# Up page and down page freezes (right hand side of screen)



## slowmotion (29 Jan 2015)

It's happened a few times over the last couple of days. I try and scroll up and down a page (March 2015 FNRttC) and the up arrow and down arrows have no effect. The page locks up. I'm on Windows 7 and Outlook Express. Other CC pages in the various forums seem to work fine. 

Does anybody else have this problem?

Thank you.


----------



## ianrauk (30 Jan 2015)

Nope. Using Chrome. What browser you using?


----------



## slowmotion (1 Feb 2015)

ianrauk said:


> Nope. Using Chrome. What browser you using?

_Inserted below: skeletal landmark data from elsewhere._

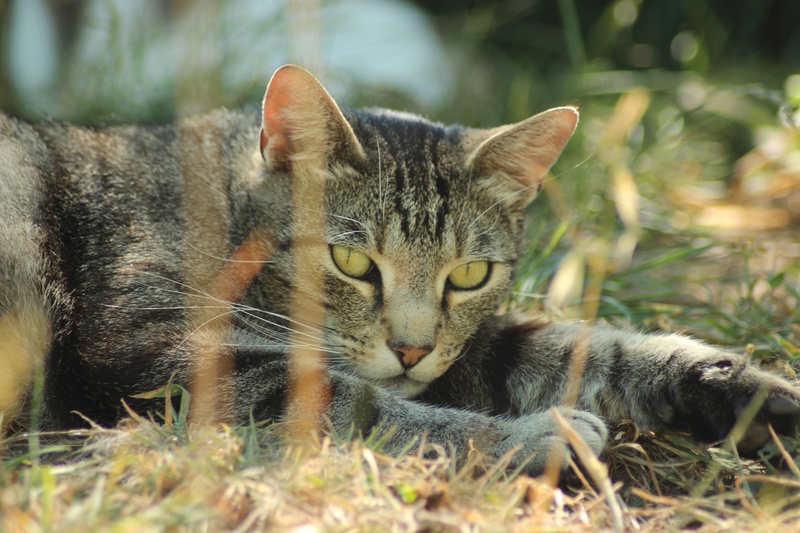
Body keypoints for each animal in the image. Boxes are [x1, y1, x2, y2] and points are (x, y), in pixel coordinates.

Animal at [1, 62, 800, 474]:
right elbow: (357, 406)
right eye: (352, 261)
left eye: (470, 274)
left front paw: (736, 387)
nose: (411, 350)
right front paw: (533, 438)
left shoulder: (467, 347)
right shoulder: (160, 350)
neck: (219, 209)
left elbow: (582, 346)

 IE8. It hasn't frozen in the last day or so so maybe it was just a random gremlin. It happened on two PCs though.


----------



## 400bhp (1 Feb 2015)

slowmotion said:


> IE8. It hasn't frozen in the last day or so so maybe it was just a random gremlin. It happened on two PCs though.



I get this when a thread is heavily laden with embedded videos. It's been like this for a few weeks.

I'm on Google Chrome & Windows 8.1.

Must look into it.


----------



## Dogtrousers (1 Feb 2015)

I get freezes on IE 11 on one particular PC (won't scroll up and down). Seems to just happen when I go to a particular post within a thread (ie the URL ends "/page-*xx*#post-*yyyyy*" I just put it down to a peculiarity of that browser on that PC.


----------